Shelley is a product of the Westminster School, an ancient and elite London academy housed in the cloisters of Westminster Abbey. Its graduates include John Dryden, Christopher Wren and Edward Gibbon, as well as such eminent musicians as Henry Purcell, Roger Norrington and Ian Bostridge. Shelley sang in the school choir, played as cello soloist with the orchestra, and even conducted pieces by Haydn and Mozart, at the age of 14. But for him, the most important thing about the place was that the teaching "was very much about learning how to learn."

After a year at the Royal College of Music – the same school attended by his father, the pianist and conductor Howard Shelley – the young cellist left to join a new teacher in Dusseldorf. He stayed in Germany for nine years, completing two degrees as a cellist and another as a conductor. He was still studying when his mother, who also had a career as a concert pianist, suggested he try out for the Leeds Conductors Competition in 2005. He did, and won, and was soon making debuts with major British orchestras – "a trial by fire" for someone who had never previously conducted a professional orchestra.

He has been chief conductor since 2009 of the Nuremberg Symphony Orchestra, where he gets a lavish 24 hours of rehearsal for each program. He's also principal associate conductor of the Royal Philharmonic in London, where he's lucky to get six. "The skill set required in London is much more non-verbal, much more reliant on hand gesture and trust, knowing what will come together in a concert and what won't."

The NACO is a nice compromise: The players sight-read well, as in London, and there's reasonable time for rehearsal, as in Nuremberg.

One of the showpieces of Shelley's first season is a five-concert series devoted to the 1920s, with an emphasis on the extreme stylistic variety, classical and not, of the music of that go-go decade.

"I'm very interested in the connectivity of music of the 20th and 21st centuries, of all styles, including pop music, jazz, rap and dance music," he says. It's not impossible that he may play some piano jazz after one of those shows, as he has done after some concerts in Europe.

Shelley's Tristan program matches Dutch composer Henk de Vlieger's 60-minute arrangement of themes from the opera with Der Gerettete Alberich, American composer Christopher

Rouse's creative speculation about what happens to Wagner's character Alberich after the end of the Ring cycle. Another program combines a new setting by Alberta-born Zosha di Castri of a text adapted from an Alice Munro reminiscence of childhood, with Mahler's Symphony No. 4, whose last movement also touches on the experiences of youth. John Estacio's I Lost My Talk, on another program with music by Shostakovich and Korngold, is a setting of a poem by Mi'kmaw elder Rita Joe, whose work Shelley discovered while reading up extensively on the country of his newest gig.

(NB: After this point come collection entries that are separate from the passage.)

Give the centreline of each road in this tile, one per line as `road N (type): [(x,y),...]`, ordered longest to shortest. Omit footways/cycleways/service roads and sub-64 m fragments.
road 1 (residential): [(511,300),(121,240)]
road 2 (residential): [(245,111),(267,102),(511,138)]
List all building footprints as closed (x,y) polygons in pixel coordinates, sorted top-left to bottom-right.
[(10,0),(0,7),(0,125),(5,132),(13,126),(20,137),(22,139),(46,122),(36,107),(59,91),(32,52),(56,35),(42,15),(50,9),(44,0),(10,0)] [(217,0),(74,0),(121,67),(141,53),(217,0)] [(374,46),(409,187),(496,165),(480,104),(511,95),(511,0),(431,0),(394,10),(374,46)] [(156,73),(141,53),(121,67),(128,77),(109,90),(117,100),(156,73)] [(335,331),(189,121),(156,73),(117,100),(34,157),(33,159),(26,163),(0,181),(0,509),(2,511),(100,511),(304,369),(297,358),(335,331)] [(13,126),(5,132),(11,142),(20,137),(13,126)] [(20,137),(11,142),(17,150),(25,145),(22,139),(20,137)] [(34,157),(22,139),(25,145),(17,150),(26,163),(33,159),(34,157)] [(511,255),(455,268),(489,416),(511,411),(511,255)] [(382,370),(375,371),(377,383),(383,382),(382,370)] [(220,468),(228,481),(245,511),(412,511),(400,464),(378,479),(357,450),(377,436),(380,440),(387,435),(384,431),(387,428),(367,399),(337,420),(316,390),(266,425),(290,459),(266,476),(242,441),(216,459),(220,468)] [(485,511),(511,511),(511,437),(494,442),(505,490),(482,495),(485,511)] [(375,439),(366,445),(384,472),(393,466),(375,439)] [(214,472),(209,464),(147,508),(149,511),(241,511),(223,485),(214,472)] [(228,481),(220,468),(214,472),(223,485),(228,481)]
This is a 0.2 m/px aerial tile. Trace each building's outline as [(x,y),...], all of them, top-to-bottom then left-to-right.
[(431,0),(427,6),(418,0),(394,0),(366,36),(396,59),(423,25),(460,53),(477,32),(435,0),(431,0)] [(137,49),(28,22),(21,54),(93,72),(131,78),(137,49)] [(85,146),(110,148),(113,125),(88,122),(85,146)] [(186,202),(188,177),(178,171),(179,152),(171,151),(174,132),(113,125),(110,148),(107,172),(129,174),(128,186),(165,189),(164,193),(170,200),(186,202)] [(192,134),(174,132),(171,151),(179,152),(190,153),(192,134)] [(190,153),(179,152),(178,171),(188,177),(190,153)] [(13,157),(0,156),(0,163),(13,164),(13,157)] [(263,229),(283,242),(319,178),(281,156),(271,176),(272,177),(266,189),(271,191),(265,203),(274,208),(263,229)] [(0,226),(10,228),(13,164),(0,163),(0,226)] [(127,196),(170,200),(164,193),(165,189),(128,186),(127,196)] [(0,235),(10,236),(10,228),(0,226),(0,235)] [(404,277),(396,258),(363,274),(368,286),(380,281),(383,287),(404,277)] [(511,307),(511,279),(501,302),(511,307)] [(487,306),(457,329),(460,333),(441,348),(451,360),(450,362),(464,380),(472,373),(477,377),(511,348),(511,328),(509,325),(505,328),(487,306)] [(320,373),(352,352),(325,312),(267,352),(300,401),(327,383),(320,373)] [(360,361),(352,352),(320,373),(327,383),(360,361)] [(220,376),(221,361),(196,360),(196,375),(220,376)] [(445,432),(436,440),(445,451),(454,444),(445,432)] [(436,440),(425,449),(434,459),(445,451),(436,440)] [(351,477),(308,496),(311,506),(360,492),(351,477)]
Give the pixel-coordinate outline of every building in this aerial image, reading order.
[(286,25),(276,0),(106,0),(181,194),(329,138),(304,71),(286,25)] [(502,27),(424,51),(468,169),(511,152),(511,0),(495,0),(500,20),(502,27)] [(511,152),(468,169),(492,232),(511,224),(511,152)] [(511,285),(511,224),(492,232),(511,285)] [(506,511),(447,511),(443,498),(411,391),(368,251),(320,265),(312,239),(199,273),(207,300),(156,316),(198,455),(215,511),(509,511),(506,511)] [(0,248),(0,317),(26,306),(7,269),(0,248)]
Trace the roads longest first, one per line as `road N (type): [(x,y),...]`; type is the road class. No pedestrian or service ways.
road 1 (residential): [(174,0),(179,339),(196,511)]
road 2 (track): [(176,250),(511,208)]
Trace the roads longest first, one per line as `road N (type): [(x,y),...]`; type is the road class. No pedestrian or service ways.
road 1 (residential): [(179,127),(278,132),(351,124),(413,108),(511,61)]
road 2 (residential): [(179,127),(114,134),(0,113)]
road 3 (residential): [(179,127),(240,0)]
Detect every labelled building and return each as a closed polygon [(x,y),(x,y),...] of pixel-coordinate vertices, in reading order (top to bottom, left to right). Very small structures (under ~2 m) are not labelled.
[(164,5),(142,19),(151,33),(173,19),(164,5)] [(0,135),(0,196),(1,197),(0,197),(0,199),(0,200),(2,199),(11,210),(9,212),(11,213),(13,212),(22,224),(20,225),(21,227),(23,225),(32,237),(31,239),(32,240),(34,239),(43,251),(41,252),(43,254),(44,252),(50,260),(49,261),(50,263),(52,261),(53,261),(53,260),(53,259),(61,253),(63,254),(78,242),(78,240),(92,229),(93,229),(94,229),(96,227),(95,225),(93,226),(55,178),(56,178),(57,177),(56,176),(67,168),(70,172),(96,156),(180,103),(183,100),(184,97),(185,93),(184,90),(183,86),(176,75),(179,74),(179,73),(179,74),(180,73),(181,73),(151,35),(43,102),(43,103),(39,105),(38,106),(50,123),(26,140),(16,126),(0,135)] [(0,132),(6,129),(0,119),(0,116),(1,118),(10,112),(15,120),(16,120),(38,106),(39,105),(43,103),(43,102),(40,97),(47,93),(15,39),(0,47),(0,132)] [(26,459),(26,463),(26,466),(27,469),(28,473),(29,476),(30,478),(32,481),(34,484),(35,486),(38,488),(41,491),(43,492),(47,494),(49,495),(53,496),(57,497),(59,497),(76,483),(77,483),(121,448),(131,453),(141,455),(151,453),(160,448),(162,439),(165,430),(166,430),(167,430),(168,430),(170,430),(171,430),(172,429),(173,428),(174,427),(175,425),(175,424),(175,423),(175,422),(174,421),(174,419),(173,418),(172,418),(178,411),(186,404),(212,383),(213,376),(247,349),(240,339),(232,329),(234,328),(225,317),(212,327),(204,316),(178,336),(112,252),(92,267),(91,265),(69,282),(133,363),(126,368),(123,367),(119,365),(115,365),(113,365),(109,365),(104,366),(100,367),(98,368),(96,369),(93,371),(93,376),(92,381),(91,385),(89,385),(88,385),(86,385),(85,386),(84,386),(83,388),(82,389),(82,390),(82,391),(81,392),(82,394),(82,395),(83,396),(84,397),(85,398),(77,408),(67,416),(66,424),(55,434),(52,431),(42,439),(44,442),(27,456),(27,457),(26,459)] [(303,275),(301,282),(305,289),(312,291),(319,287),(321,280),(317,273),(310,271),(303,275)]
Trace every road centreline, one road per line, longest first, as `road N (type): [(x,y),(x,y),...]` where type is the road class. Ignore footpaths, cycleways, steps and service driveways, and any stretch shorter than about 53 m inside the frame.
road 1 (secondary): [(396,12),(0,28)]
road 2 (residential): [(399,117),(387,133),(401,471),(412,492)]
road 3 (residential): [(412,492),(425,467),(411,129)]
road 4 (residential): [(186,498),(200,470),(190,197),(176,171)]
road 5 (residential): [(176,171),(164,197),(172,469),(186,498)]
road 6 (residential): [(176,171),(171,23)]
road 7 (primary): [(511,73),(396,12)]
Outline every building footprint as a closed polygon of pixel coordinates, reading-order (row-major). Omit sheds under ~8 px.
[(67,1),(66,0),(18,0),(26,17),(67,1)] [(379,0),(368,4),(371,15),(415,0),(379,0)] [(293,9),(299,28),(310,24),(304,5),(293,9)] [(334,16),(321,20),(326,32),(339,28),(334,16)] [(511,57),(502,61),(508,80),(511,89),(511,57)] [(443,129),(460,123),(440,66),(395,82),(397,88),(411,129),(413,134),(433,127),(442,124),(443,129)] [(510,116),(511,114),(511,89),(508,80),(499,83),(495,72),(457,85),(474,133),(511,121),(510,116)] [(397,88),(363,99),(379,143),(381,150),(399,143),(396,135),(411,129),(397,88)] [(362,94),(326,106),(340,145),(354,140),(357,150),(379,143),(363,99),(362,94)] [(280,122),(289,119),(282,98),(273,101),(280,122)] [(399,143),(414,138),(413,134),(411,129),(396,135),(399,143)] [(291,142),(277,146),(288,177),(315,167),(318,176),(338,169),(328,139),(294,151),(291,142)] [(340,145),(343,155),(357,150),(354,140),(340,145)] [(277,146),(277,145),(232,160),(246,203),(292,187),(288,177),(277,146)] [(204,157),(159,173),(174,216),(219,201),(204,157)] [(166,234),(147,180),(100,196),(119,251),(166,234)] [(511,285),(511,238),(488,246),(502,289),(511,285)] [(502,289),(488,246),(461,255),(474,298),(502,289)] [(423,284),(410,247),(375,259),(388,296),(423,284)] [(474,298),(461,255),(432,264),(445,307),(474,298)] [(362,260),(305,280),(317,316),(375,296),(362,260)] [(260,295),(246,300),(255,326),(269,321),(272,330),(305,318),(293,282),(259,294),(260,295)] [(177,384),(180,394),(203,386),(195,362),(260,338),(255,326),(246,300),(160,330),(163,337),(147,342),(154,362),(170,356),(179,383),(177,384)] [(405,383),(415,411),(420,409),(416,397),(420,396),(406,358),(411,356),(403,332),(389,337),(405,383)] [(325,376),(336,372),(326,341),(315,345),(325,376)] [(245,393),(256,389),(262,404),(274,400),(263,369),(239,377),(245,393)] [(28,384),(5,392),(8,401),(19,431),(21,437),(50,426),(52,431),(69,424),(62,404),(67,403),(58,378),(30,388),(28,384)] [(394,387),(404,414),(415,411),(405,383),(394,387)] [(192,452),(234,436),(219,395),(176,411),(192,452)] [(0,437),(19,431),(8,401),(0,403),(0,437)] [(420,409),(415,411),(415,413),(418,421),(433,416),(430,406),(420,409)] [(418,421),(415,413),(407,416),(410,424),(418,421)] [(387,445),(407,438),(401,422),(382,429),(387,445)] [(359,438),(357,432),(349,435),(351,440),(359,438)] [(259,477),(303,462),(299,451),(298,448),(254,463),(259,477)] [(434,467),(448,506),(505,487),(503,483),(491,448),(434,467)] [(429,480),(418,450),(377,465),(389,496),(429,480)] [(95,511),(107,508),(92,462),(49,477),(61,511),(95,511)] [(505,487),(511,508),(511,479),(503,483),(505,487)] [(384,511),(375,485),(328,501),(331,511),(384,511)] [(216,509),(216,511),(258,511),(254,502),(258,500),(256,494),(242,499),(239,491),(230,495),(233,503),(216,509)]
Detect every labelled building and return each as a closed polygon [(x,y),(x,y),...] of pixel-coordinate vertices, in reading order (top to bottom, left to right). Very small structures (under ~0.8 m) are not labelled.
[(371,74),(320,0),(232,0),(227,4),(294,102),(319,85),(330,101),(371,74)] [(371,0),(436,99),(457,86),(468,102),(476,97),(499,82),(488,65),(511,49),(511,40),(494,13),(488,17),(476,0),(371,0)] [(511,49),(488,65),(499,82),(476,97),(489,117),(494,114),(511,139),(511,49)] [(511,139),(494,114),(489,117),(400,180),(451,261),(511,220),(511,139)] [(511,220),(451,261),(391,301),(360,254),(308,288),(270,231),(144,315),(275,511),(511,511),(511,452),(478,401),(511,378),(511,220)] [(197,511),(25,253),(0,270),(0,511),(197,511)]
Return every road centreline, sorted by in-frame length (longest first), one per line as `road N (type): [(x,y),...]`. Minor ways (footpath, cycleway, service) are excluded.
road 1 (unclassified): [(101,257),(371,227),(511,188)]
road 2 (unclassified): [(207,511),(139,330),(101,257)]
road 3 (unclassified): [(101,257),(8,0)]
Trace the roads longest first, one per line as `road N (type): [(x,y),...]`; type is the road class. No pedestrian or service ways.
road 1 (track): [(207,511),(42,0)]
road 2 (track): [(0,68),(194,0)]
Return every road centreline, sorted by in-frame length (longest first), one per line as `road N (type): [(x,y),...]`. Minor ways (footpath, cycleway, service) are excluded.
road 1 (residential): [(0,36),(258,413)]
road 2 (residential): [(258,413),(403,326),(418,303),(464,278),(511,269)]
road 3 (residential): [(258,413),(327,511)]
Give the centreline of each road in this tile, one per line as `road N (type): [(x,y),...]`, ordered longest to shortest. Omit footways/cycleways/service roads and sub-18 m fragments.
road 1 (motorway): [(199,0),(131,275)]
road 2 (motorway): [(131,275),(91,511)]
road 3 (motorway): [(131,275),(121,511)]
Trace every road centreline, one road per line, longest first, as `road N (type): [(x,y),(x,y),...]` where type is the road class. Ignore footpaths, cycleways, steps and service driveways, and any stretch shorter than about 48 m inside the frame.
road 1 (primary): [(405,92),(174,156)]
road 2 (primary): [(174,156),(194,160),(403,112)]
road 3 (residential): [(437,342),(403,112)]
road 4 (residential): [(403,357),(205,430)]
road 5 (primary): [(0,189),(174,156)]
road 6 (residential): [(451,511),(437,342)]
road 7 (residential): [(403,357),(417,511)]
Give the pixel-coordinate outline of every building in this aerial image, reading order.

The season as published this week is a work in progress, he says. "There are some big things coming in the rest of the season that have yet to be announced," he says. "We're also working on a longer-term project, for which we are talking with a lot of the very diverse creative voices in the country."

When I ask for more details, he grins conspiratorially, obviously dying to say but not daring to yet. He's got lots to tell, this Mr. Shelley, and much to show as well, during his first year with the NACO.